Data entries
>> START
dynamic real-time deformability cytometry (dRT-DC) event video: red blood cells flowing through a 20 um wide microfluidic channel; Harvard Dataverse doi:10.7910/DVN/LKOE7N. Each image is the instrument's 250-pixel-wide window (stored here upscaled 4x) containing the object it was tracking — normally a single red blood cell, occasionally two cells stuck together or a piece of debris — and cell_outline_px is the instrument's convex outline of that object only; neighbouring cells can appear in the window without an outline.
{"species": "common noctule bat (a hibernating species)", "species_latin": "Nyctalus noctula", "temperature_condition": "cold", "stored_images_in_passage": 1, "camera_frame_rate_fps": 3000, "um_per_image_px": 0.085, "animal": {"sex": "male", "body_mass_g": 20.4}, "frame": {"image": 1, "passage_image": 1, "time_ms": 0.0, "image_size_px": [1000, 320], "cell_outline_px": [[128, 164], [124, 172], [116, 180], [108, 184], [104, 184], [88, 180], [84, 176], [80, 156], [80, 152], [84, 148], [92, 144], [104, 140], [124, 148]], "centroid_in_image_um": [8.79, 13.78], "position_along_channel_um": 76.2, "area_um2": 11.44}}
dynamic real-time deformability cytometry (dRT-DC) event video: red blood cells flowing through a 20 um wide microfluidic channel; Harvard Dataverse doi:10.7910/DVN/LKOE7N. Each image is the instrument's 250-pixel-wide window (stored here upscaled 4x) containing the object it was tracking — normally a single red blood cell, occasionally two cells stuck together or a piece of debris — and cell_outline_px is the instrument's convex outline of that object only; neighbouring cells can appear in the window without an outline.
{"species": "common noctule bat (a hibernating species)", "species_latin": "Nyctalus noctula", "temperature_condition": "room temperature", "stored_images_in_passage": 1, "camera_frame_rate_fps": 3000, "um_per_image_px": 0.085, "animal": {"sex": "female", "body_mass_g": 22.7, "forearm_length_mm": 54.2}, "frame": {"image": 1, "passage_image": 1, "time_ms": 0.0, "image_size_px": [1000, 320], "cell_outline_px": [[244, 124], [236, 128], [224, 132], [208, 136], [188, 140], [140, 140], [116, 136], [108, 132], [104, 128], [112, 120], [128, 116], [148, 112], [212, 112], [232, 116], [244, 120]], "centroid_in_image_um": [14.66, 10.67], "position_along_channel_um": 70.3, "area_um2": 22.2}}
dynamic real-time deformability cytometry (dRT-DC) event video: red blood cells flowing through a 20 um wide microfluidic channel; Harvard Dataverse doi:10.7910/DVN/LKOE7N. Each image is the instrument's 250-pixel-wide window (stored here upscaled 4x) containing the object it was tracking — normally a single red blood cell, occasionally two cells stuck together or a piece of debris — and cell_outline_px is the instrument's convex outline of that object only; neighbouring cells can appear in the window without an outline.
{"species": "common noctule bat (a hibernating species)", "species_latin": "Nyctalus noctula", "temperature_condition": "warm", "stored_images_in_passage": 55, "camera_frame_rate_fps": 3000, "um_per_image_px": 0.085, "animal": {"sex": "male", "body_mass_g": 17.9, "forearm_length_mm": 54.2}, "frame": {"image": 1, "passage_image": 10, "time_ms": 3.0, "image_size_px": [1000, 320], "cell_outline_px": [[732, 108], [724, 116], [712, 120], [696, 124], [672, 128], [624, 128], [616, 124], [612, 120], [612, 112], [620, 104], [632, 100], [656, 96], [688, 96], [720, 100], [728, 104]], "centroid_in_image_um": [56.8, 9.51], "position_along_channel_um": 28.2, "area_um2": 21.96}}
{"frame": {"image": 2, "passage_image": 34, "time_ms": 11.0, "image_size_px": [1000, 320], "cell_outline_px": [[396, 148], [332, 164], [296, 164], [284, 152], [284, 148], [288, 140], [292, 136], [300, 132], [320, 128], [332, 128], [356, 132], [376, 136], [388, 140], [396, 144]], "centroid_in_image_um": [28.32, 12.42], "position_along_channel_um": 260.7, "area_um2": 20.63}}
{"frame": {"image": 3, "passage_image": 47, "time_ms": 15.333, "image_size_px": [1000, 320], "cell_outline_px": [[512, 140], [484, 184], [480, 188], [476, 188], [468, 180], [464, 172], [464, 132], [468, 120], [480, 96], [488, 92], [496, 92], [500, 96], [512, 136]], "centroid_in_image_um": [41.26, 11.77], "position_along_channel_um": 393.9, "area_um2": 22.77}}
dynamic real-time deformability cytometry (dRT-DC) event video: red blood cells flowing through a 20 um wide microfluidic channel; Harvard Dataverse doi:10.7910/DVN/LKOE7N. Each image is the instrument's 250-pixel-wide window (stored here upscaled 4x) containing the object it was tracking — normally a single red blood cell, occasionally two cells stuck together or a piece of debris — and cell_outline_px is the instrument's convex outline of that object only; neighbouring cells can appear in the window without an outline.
>> END
» Given instruction
Repeat the lines above exactly.

» Answer to this task
dynamic real-time deformability cytometry (dRT-DC) event video: red blood cells flowing through a 20 um wide microfluidic channel; Harvard Dataverse doi:10.7910/DVN/LKOE7N. Each image is the instrument's 250-pixel-wide window (stored here upscaled 4x) containing the object it was tracking — normally a single red blood cell, occasionally two cells stuck together or a piece of debris — and cell_outline_px is the instrument's convex outline of that object only; neighbouring cells can appear in the window without an outline.
{"species": "common noctule bat (a hibernating species)", "species_latin": "Nyctalus noctula", "temperature_condition": "cold", "stored_images_in_passage": 1, "camera_frame_rate_fps": 3000, "um_per_image_px": 0.085, "animal": {"sex": "male", "body_mass_g": 20.4}, "frame": {"image": 1, "passage_image": 1, "time_ms": 0.0, "image_size_px": [1000, 320], "cell_outline_px": [[128, 164], [124, 172], [116, 180], [108, 184], [104, 184], [88, 180], [84, 176], [80, 156], [80, 152], [84, 148], [92, 144], [104, 140], [124, 148]], "centroid_in_image_um": [8.79, 13.78], "position_along_channel_um": 76.2, "area_um2": 11.44}}
dynamic real-time deformability cytometry (dRT-DC) event video: red blood cells flowing through a 20 um wide microfluidic channel; Harvard Dataverse doi:10.7910/DVN/LKOE7N. Each image is the instrument's 250-pixel-wide window (stored here upscaled 4x) containing the object it was tracking — normally a single red blood cell, occasionally two cells stuck together or a piece of debris — and cell_outline_px is the instrument's convex outline of that object only; neighbouring cells can appear in the window without an outline.
{"species": "common noctule bat (a hibernating species)", "species_latin": "Nyctalus noctula", "temperature_condition": "room temperature", "stored_images_in_passage": 1, "camera_frame_rate_fps": 3000, "um_per_image_px": 0.085, "animal": {"sex": "female", "body_mass_g": 22.7, "forearm_length_mm": 54.2}, "frame": {"image": 1, "passage_image": 1, "time_ms": 0.0, "image_size_px": [1000, 320], "cell_outline_px": [[244, 124], [236, 128], [224, 132], [208, 136], [188, 140], [140, 140], [116, 136], [108, 132], [104, 128], [112, 120], [128, 116], [148, 112], [212, 112], [232, 116], [244, 120]], "centroid_in_image_um": [14.66, 10.67], "position_along_channel_um": 70.3, "area_um2": 22.2}}
dynamic real-time deformability cytometry (dRT-DC) event video: red blood cells flowing through a 20 um wide microfluidic channel; Harvard Dataverse doi:10.7910/DVN/LKOE7N. Each image is the instrument's 250-pixel-wide window (stored here upscaled 4x) containing the object it was tracking — normally a single red blood cell, occasionally two cells stuck together or a piece of debris — and cell_outline_px is the instrument's convex outline of that object only; neighbouring cells can appear in the window without an outline.
{"species": "common noctule bat (a hibernating species)", "species_latin": "Nyctalus noctula", "temperature_condition": "warm", "stored_images_in_passage": 55, "camera_frame_rate_fps": 3000, "um_per_image_px": 0.085, "animal": {"sex": "male", "body_mass_g": 17.9, "forearm_length_mm": 54.2}, "frame": {"image": 1, "passage_image": 10, "time_ms": 3.0, "image_size_px": [1000, 320], "cell_outline_px": [[732, 108], [724, 116], [712, 120], [696, 124], [672, 128], [624, 128], [616, 124], [612, 120], [612, 112], [620, 104], [632, 100], [656, 96], [688, 96], [720, 100], [728, 104]], "centroid_in_image_um": [56.8, 9.51], "position_along_channel_um": 28.2, "area_um2": 21.96}}
{"frame": {"image": 2, "passage_image": 34, "time_ms": 11.0, "image_size_px": [1000, 320], "cell_outline_px": [[396, 148], [332, 164], [296, 164], [284, 152], [284, 148], [288, 140], [292, 136], [300, 132], [320, 128], [332, 128], [356, 132], [376, 136], [388, 140], [396, 144]], "centroid_in_image_um": [28.32, 12.42], "position_along_channel_um": 260.7, "area_um2": 20.63}}
{"frame": {"image": 3, "passage_image": 47, "time_ms": 15.333, "image_size_px": [1000, 320], "cell_outline_px": [[512, 140], [484, 184], [480, 188], [476, 188], [468, 180], [464, 172], [464, 132], [468, 120], [480, 96], [488, 92], [496, 92], [500, 96], [512, 136]], "centroid_in_image_um": [41.26, 11.77], "position_along_channel_um": 393.9, "area_um2": 22.77}}
dynamic real-time deformability cytometry (dRT-DC) event video: red blood cells flowing through a 20 um wide microfluidic channel; Harvard Dataverse doi:10.7910/DVN/LKOE7N. Each image is the instrument's 250-pixel-wide window (stored here upscaled 4x) containing the object it was tracking — normally a single red blood cell, occasionally two cells stuck together or a piece of debris — and cell_outline_px is the instrument's convex outline of that object only; neighbouring cells can appear in the window without an outline.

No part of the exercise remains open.